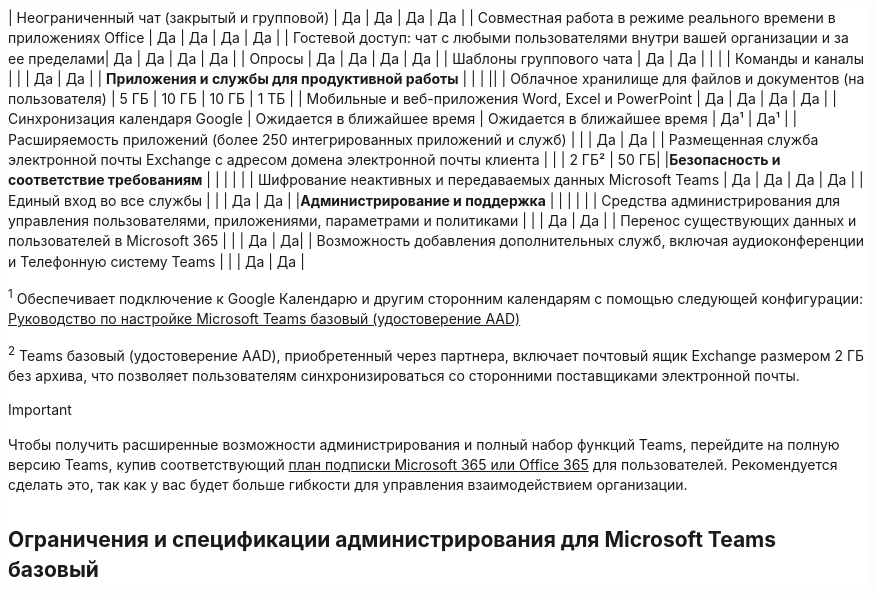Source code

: | Неограниченный чат (закрытый и групповой) |     Да    |   Да      |   Да      |    Да      |
| Совместная работа в режиме реального времени в приложениях Office |     Да    |   Да      |   Да      |  Да      |
| Гостевой доступ: чат с любыми пользователями внутри вашей организации и за ее пределами|     Да    |   Да      |   Да      |  Да      |
| Опросы |     Да    |   Да      |   Да      |  Да      |
| Шаблоны группового чата |     Да    |   Да      |   | | 
| Команды и каналы |     |   |   Да      |  Да      |
| **Приложения и службы для продуктивной работы** |         |         |         ||
| Облачное хранилище для файлов и документов (на пользователя) |     5 ГБ    |   10 ГБ      |   10 ГБ     | 1 ТБ | 
| Мобильные и веб-приложения Word, Excel и PowerPoint |     Да   |   Да      |   Да      | Да | 
| Синхронизация календаря Google |     Ожидается в ближайшее время    |   Ожидается в ближайшее время      |   Да&sup1;      | Да&sup1; | 
| Расширяемость приложений (более 250 интегрированных приложений и служб) |     |        |   Да      | Да | 
| Размещенная служба электронной почты Exchange с адресом домена электронной почты клиента |    |   | 2 ГБ&sup2; |    50 ГБ|
|**Безопасность и соответствие требованиям**     |         |         |         | | 
| Шифрование неактивных и передаваемых данных Microsoft Teams |     Да    |   Да      |   Да      | Да | 
| Единый вход во все службы |         |     |   Да      | Да | 
|**Администрирование и поддержка**     |         |         |         | | 
| Средства администрирования для управления пользователями, приложениями, параметрами и политиками  |     |   | Да |   Да      |
| Перенос существующих данных и пользователей в Microsoft 365  |     |   | Да  | Да|
| Возможность добавления дополнительных служб, включая аудиоконференции и Телефонную систему Teams |     |   |   Да      | Да |

<sup>1</sup> Обеспечивает подключение к Google Календарю и другим сторонним календарям с помощью следующей конфигурации: [Руководство по настройке Microsoft Teams базовый (удостоверение AAD)](connect-teams-essentials-to-email.md)

<sup>2</sup> Teams базовый (удостоверение AAD), приобретенный через партнера, включает почтовый ящик Exchange размером 2 ГБ без архива, что позволяет пользователям синхронизироваться со сторонними поставщиками электронной почты.


> [!IMPORTANT] 
> Чтобы получить расширенные возможности администрирования и полный набор функций Teams, перейдите на полную версию Teams, купив соответствующий [план подписки Microsoft 365 или Office 365](https://www.microsoft.com/en-us/microsoft-teams/compare-microsoft-teams-options) для пользователей. Рекомендуется сделать это, так как у вас будет больше гибкости для управления взаимодействием организации.

## <a name="administration-limits-and-specifications-for-microsoft-teams-essentials"></a>Ограничения и спецификации администрирования для Microsoft Teams базовый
++++++++++++++++++++
To-do item – Quote, please, every line of the material above from its start through the line that has "<sup>1</sup> Обеспечивает подключение", reproducing the words exactly and dropping any images.

Result of the exercise –
Source code

: | Неограниченный чат (закрытый и групповой) |     Да    |   Да      |   Да      |    Да      |
| Совместная работа в режиме реального времени в приложениях Office |     Да    |   Да      |   Да      |  Да      |
| Гостевой доступ: чат с любыми пользователями внутри вашей организации и за ее пределами|     Да    |   Да      |   Да      |  Да      |
| Опросы |     Да    |   Да      |   Да      |  Да      |
| Шаблоны группового чата |     Да    |   Да      |   | | 
| Команды и каналы |     |   |   Да      |  Да      |
| **Приложения и службы для продуктивной работы** |         |         |         ||
| Облачное хранилище для файлов и документов (на пользователя) |     5 ГБ    |   10 ГБ      |   10 ГБ     | 1 ТБ | 
| Мобильные и веб-приложения Word, Excel и PowerPoint |     Да   |   Да      |   Да      | Да | 
| Синхронизация календаря Google |     Ожидается в ближайшее время    |   Ожидается в ближайшее время      |   Да&sup1;      | Да&sup1; | 
| Расширяемость приложений (более 250 интегрированных приложений и служб) |     |        |   Да      | Да | 
| Размещенная служба электронной почты Exchange с адресом домена электронной почты клиента |    |   | 2 ГБ&sup2; |    50 ГБ|
|**Безопасность и соответствие требованиям**     |         |         |         | | 
| Шифрование неактивных и передаваемых данных Microsoft Teams |     Да    |   Да      |   Да      | Да | 
| Единый вход во все службы |         |     |   Да      | Да | 
|**Администрирование и поддержка**     |         |         |         | | 
| Средства администрирования для управления пользователями, приложениями, параметрами и политиками  |     |   | Да |   Да      |
| Перенос существующих данных и пользователей в Microsoft 365  |     |   | Да  | Да|
| Возможность добавления дополнительных служб, включая аудиоконференции и Телефонную систему Teams |     |   |   Да      | Да |

<sup>1</sup> Обеспечивает подключение к Google Календарю и другим сторонним календарям с помощью следующей конфигурации: [Руководство по настройке Microsoft Teams базовый (удостоверение AAD)](connect-teams-essentials-to-email.md)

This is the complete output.